**Questions to answer:**
**A)** Answer these questions from the conference abstracts, one per line, marking each answer (i), (ii), (iii): (i) At which university did David Worth complete his PhD? (ii) On the compulsory purchase model of which Act are most existing valuation methodologies based? (iii) At which faculty was David Yarrow a lecturer before moving to the Bar?
**B)** In the conference abstracts, rewrite the paragraph beginning "The law of native title compensation is everywhere and nowhere" as a short list that keeps its main facts.
**C)** Extend the conference abstracts on native title and remote Indigenous communities, starting after their last sentence.

**Reading passage:**
Electricity generated by diesel fuel is almost universal in these
communities.
For many communities, electric power is the key
component to their sustainability as they manage their native title
rights and try to maintain their culture on their traditional lands.
Additionally, many of these communities have developed future economic
plans based around cheap fuels, eg tourism. This paper analyses the
future challenges of building viable and sustainable communities in
remote Australia in the face of even higher future world oil prices due
to ‘peak oil’.
Dr David Worth completed his PhD in
sociology at Murdoch University, Western Australia, and is presently
employed in the Research Unit at the National Native Title Tribunal. His
first degree was in aeronautical engineering and he has also completed a
MBA. For the past 25 years he has worked in a voluntary capacity in
various roles for many social change organisations in both Western
Australia and the eastern States. He has undertaken detailed research
over the past 5 years into the decline in world oil production and its
impact on Indigenous communities in Australia and Canada.
David Yarrow
Does native title compensation have a future? Comparing Australian
and international Indigenous rights and title compensation
The law of native title compensation is everywhere and nowhere.
Negotiated agreements, including indigenous land use agreements, almost
invariably deal with compensation in one form or another. Consent
determinations are often underpinned by agreements that limit or waive
the compensation liability. But no one has a firm grip on the actual
quantum of compensation involved in these transactions. This lack of
understanding, on all sides of native title litigation, has 3 causes:
- uncertainty about what acts are compensable, particularly when
done prior to the recognition of native title in Mabo [No2];
- uncertainty about the methodology for quantifying compensation for
acts that are compensable;
- uncertainty about the date at which the obligation to pay
compensation crystallizes, with difficulties that flow from that
including uncertain validity and uncertain quantum.
This paper will consider the law of Canada and the United States, and
how those jurisdictions have responded to the problem of valuing the
compensable impairment or extinguishment of Indigenous rights and title.
It will also describe how most existing valuation methodologies, based
as they are on the compulsory purchase model of the Land Clauses
Consolidation Act 1845 (UK), are inapt for direct application to the
valuation of native title compensation.
David Yarrow is a member of the Queensland Bar. Before moving
to the Bar, he was a lecturer at the Monash University Faculty of Law
where he taught property, equity and trusts law.

**Study material:**

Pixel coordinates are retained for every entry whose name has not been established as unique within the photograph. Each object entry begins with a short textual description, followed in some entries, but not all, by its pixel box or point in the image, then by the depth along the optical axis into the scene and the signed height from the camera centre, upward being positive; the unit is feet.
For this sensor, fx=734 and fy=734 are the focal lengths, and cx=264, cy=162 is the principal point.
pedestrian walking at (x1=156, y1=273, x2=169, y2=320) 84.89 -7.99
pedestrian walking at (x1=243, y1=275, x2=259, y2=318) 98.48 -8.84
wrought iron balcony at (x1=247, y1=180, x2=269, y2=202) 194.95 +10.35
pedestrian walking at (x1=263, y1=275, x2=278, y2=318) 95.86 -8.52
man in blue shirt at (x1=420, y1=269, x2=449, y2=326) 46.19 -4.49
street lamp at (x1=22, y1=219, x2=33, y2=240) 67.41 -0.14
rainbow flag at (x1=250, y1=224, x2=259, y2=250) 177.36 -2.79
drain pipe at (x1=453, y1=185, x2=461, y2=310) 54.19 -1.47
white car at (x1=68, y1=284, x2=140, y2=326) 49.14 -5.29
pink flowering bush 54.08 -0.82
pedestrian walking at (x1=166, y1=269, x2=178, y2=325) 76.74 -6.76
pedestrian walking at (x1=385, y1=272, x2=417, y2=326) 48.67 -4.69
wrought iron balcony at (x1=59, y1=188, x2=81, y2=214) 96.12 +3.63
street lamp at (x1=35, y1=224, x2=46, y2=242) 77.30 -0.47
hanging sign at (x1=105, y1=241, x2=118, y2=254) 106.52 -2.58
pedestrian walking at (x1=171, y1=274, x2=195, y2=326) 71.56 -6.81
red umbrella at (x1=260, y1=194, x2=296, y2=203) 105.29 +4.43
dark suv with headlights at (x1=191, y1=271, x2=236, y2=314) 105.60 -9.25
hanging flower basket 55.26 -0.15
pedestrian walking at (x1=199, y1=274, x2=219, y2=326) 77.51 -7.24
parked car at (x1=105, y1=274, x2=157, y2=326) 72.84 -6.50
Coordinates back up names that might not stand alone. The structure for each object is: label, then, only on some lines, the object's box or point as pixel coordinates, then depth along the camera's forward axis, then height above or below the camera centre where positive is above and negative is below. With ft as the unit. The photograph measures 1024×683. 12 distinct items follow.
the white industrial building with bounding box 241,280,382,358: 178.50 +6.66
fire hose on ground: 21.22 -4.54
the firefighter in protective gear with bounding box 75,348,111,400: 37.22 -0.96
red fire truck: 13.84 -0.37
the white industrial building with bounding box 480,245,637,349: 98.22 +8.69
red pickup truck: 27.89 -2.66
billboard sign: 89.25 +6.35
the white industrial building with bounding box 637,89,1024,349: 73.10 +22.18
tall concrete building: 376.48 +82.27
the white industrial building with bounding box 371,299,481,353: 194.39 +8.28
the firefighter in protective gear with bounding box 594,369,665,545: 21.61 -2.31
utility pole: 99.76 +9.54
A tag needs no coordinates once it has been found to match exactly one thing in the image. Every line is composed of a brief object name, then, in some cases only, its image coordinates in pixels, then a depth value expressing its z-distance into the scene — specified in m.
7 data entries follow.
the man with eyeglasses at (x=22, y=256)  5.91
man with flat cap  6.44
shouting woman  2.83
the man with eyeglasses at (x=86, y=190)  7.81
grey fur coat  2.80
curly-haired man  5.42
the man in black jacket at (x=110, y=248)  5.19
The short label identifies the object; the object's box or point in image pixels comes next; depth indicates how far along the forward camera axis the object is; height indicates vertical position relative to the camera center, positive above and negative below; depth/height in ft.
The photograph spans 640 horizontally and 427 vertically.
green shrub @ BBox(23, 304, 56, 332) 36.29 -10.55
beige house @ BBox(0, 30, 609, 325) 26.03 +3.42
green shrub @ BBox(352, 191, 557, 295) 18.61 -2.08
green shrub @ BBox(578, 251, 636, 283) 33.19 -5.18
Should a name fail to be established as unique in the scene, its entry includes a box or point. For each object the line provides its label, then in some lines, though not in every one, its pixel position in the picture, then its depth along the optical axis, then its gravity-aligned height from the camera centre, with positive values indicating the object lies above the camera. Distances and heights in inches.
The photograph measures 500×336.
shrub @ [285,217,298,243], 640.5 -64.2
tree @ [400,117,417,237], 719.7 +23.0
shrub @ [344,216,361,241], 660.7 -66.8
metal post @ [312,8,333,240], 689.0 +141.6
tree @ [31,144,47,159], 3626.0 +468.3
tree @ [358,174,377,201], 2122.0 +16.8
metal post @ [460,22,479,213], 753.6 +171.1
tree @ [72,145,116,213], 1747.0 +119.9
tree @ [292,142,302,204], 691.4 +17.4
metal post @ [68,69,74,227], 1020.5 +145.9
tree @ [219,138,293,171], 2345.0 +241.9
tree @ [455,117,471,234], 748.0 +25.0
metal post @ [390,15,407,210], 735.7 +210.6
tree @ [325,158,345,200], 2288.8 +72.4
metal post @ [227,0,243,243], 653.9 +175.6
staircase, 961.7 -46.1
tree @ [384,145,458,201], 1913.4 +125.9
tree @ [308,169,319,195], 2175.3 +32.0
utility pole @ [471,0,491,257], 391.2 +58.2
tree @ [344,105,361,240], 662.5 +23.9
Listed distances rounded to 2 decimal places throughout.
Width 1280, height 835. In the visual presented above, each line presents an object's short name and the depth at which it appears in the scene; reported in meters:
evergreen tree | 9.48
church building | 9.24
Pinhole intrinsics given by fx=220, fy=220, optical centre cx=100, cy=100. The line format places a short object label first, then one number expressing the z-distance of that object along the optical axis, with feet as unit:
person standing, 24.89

**Results of the tasks:**
**A)**
(i) Murdoch University, Western Australia
(ii) The Land Clauses Consolidation Act 1845 (UK)
(iii) The Monash University Faculty of Law

**B)**
- Native title compensation law is everywhere and nowhere.
- Negotiated agreements, including indigenous land use agreements, almost always deal with compensation in some form.
- Consent determinations are often underpinned by agreements that limit or waive compensation liability.
- No one has a firm grip on the actual quantum of compensation involved.
- This lack of understanding has 3 causes:
  - uncertainty about which acts are compensable, particularly those done before native title was recognized in Mabo [No2];
  - uncertainty about how to quantify compensation for compensable acts;
  - uncertainty about when the obligation to pay compensation crystallizes, which leads to uncertain validity and uncertain quantum.

**C)**
Indigenous
Talking Circles
Native title and the new government
Facilitator: Mick Dodson
This Indigenous Talking Circle will consider the new policy
environment for native title that may emerge under the new Labor
government. In particular, delegates will be invited to discuss the
Attorney General’s call for greater emphasis on reaching agreement and
reducing emphasis on connection reports, and to provide direction to all
governments on how the native title system could be improved.
Passing on knowledge: keeping law strong
Discussion leaders: Johnny Hopiga & Shirley Spratt
This Indigenous Talking Circle will focus on the transmission of law
and knowledge to young people as an integral part of sustaining the
systems of law that give rise to native title.
Distribution and management of benefits from native title
Facilitator: TBC
This Indigenous Talking circle will provide a unique opportunity for
Indigenous people from around the country to share ideas, problems and
solutions to the sometimes difficult decisions about the use, management
and distribution of benefits from native title agreements and
settlements.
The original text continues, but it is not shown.